Os jurados também decidiram desclassificar a acusação de homicídio doloso contra Monique Medeiros, mãe da criança. Ela foi considerada culpada por omissão em relação à tortura sofrida pelo filho. As penas ainda seriam detalhadas na sentença da juíza responsável pelo caso.
Outro condenado foi o médico Jefferson Evangelista Corrêa, assistente técnico da defesa de Jairinho, considerado culpado pelo crime de falsa perícia.
O caso ganhou repercussão nacional após a morte de Henry, em março de 2021. Na ocasião, o menino foi levado já sem vida para um hospital na Barra da Tijuca, na Zona Oeste do Rio de Janeiro. Inicialmente, foi apresentada a versão de que a criança teria sofrido uma queda doméstica, mas exames periciais apontaram múltiplas lesões incompatíveis com acidente.
Segundo a investigação, Henry morreu em decorrência de agressões violentas.
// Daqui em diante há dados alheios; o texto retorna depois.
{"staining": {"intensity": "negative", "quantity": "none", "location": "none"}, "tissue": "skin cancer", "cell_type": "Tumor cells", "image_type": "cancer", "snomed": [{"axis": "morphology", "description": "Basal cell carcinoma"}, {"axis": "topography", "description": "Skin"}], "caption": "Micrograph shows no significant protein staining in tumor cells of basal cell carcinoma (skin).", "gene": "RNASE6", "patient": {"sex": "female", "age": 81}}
Laudos periciais identificaram diversas lesões pelo corpo e concluíram que a causa da morte foi uma hemorragia interna provocada por forte impacto na região abdominal.
Jairinho e Monique foram presos um mês após a morte da criança. O caso teve grande impacto no país e inspirou a criação da Lei Henry Borel, sancionada em 2022, que ampliou a proteção de crianças e adolescentes vítimas de violência doméstica e tornou hediondo o homicídio praticado contra esse grupo.
A defesa de Jairinho e o Ministério Público informaram que pretendem recorrer da decisão.